*Transcribed page text*.
- Opening Delimiter -

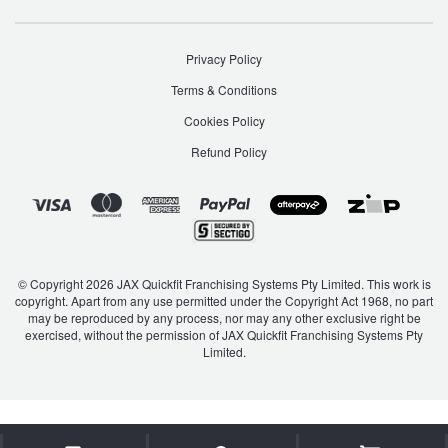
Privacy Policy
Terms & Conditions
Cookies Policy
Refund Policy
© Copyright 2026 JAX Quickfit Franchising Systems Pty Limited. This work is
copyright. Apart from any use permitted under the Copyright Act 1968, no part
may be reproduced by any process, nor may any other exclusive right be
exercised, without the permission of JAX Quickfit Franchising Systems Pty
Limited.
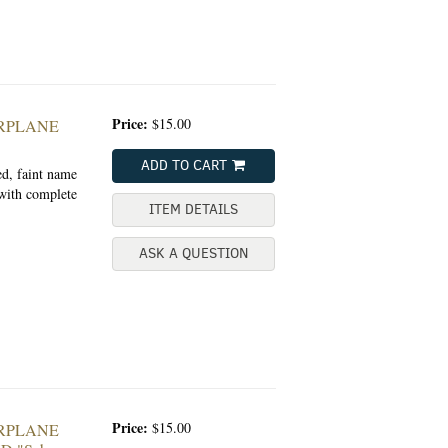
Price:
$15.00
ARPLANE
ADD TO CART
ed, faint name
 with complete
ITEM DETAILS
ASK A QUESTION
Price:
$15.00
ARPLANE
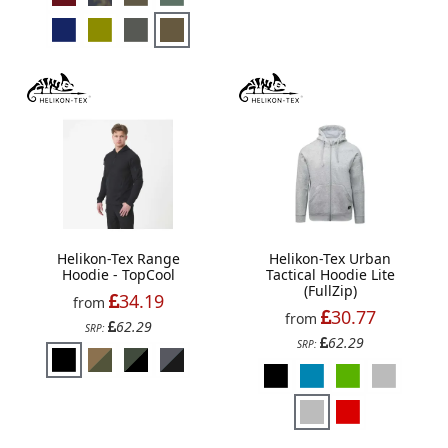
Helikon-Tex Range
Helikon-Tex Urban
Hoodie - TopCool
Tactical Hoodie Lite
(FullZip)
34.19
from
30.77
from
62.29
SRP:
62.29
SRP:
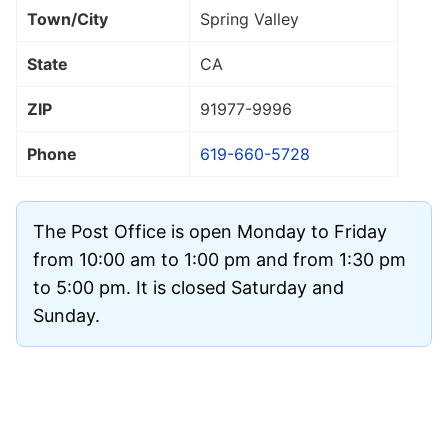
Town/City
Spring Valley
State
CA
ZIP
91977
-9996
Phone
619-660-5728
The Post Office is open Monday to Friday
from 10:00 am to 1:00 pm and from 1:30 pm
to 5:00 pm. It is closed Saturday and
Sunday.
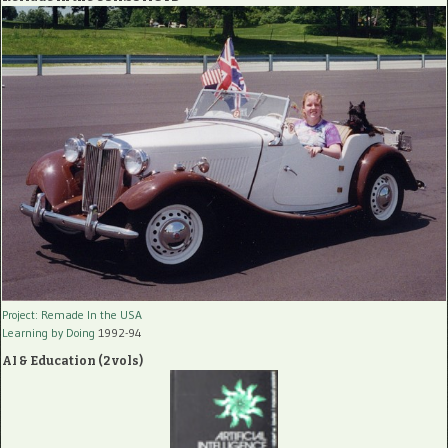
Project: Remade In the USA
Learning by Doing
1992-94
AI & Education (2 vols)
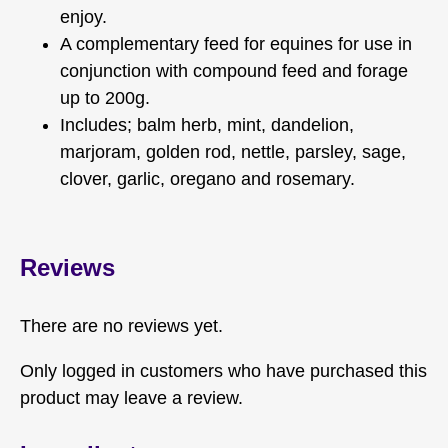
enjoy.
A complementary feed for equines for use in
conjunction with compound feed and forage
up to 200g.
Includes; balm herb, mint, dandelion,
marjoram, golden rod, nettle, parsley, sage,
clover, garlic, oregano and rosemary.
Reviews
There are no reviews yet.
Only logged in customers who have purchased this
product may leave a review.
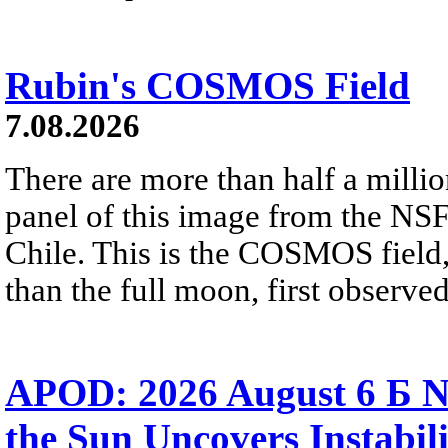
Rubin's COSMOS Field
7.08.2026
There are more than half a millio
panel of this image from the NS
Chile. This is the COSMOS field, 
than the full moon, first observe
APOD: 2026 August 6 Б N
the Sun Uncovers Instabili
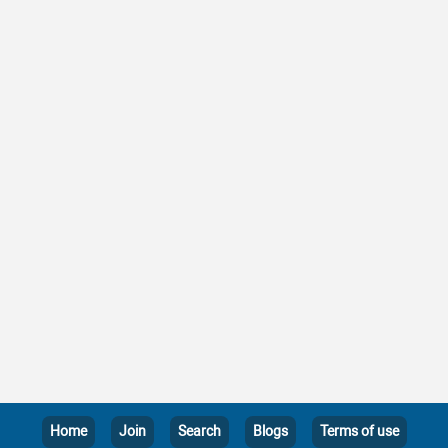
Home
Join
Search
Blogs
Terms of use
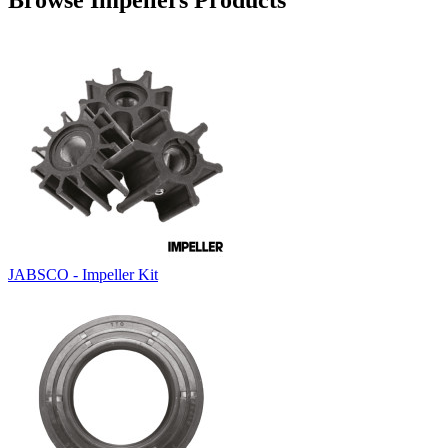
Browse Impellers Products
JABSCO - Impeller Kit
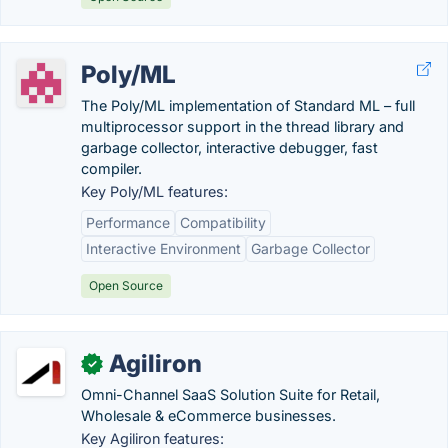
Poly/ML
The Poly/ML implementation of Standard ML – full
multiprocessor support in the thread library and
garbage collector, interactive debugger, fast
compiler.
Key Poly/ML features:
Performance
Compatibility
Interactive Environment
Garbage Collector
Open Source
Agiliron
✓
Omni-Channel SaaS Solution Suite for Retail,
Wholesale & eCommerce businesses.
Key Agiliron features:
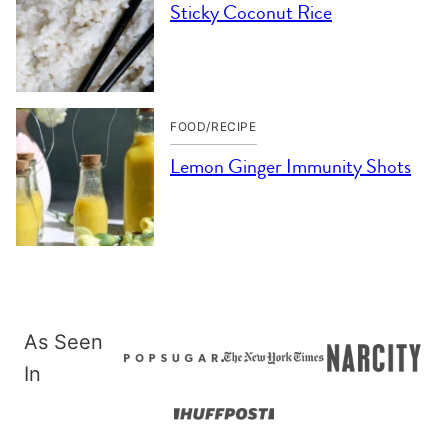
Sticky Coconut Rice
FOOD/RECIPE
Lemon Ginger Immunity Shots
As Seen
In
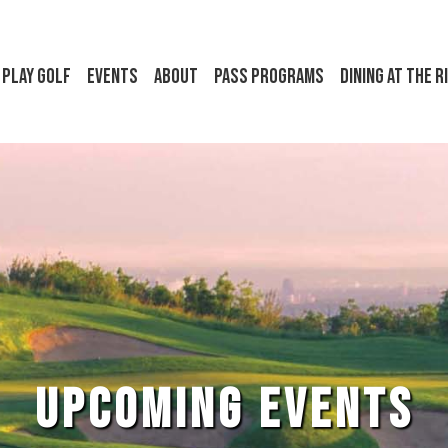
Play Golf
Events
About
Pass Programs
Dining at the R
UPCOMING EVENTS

- Closing Delimiter -
- Opening Delimiter -

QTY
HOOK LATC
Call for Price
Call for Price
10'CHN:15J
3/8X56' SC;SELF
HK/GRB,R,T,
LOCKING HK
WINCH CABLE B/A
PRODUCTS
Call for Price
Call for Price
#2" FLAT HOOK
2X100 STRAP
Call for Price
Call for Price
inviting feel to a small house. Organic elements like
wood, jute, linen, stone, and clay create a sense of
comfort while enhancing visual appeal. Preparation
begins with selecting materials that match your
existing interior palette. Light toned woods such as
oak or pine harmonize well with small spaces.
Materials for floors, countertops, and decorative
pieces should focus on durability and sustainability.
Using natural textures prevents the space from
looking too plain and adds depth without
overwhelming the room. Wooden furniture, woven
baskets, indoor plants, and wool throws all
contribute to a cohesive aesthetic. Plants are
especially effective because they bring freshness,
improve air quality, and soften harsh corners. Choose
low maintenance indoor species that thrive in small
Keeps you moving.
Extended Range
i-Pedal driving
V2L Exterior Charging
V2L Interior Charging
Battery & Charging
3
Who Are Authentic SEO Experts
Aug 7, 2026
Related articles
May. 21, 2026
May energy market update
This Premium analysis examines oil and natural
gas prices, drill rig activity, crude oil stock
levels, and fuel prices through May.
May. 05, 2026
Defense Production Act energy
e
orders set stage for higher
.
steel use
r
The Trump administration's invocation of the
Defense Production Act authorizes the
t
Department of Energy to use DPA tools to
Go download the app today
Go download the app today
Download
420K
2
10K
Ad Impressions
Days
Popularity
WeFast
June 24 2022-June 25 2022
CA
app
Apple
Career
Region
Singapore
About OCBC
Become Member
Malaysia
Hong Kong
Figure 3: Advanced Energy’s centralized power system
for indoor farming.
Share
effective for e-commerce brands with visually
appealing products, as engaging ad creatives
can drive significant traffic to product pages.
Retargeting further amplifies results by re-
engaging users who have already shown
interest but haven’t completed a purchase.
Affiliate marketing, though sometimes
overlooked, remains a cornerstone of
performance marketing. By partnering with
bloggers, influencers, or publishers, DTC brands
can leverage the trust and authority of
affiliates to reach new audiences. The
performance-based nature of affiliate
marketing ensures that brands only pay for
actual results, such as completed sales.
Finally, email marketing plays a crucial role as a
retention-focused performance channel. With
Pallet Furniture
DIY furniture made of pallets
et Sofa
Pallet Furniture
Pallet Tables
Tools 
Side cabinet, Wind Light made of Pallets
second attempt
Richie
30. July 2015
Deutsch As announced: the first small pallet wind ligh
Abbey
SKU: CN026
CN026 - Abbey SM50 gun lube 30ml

- Closing Delimiter -

*INSTRUCTIONS FOR THE TASK*. Format the listing lines between the line holding "Project: Remade In the USA" and the line holding "AI & Education (2 vols)", inclusive, as a Markdown table with the columns Row and Line. Number each line and skip any blank lines.

*SOLUTION TO THIS EXERCISE*.
| Row | Line |
|---|---|
| 1 | Project: Remade In the USA |
| 2 | Learning by Doing |
| 3 | 1992-94 |
| 4 | AI & Education (2 vols) |